El origen del desencanto

Daniel Marquez Soares

Los pueblos que han sido participantes, cómplices o beneficiarios de hechos atroces tienden a lavarse las manos luego de que el viento deja de soplar a su favor. Cuando cambia la suerte, quienes aprobaron y aplaudieron tienden a abrazar la leyenda del pueblo engañado o traicionado: no hicieron más que seguir a alguien que les mintió y resultó no ser tan bueno o, peor aún, que empezó bien, pero se corrompió. Esa es la excusa favorita de quienes han servido a monarcas dementes, dictadores sanguinarios o peligrosos fanáticos.


En ese sentido, hay que reconocer que la presidencia de Rafael Correa no ha tenido nada de revolución traicionada ni de cambio de bando. Todos quienes hoy se fingen engañados y decepcionados, están apenas buscando un antídoto cómodo para su incómodo pasado.


Desde sus inicios, era evidente lo que Correa era y pensaba. Más claro aún era lo que quería hacer. Todo lo que la mayoría aborrece y condena hoy de él no fue sorpresa, sino notorio desde su aparecimiento. Ya era un gran acusador e insultador, sobre todo contra los intocables y poderosos, uno de sus rasgos más populares. Siempre estuvo a favor del gasto público, los déficits fiscales y los controles al mercado. Era estatista confeso y poseía una personalidad evidentemente autoritaria. La retórica izquierdista, con sus exageraciones, equivocaciones y símbolos, estuvo siempre en su discurso. Su resentimiento hacia los estratos dominantes y su necesidad de ser amado por el populacho eran gritantes.

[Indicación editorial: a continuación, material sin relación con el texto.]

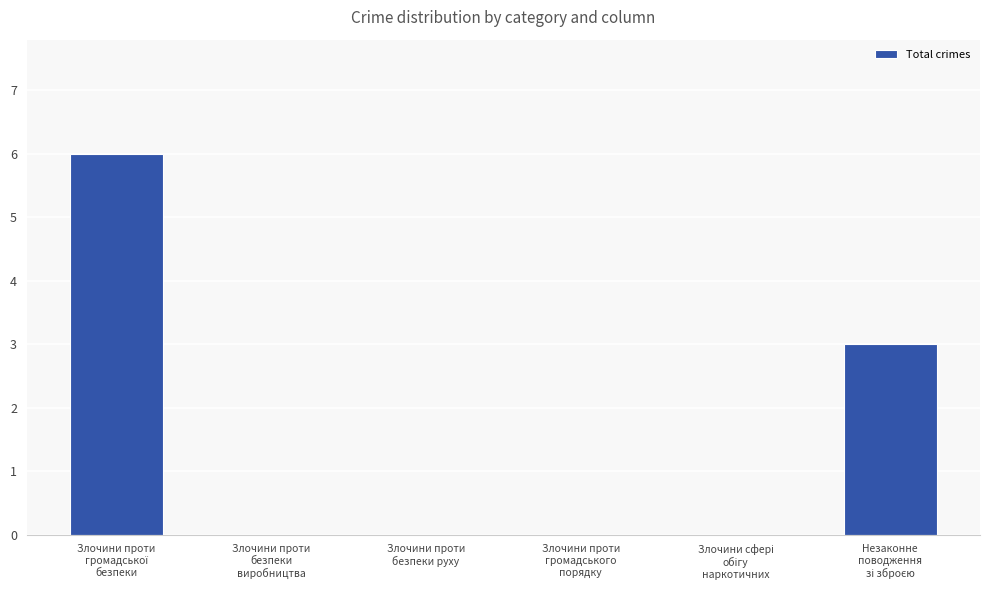

What is the greatest value displayed?

6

Hubo apenas dos elementos inesperados y, por ende, decepcionantes. El primero fue su pequeñez, como antónimo de magnanimidad; mezcla de maldad e inseguridad. Correa, una vez en el poder, resultó ser un presidente abusivo y sádico con opositores débiles que no le representaban ninguna amenaza. El segundo, su particular sentido de la lealtad. Correa resultó aficionado a esa moral, propia de guerreros y de gánsteres, según la cual todo se les perdona y se les tolera a los aliados, con tal de que estén de tu lado, porque peor que un corrupto o un incompetente es un traidor. Solo eso explica cómo pudo contratar y defender a ciertos funcionarios.


Todo el resto fue guerra avisada. Jamás debemos olvidar que lo que se dio a lo largo de la última década se dio entre aplausos y bajo obscena aprobación.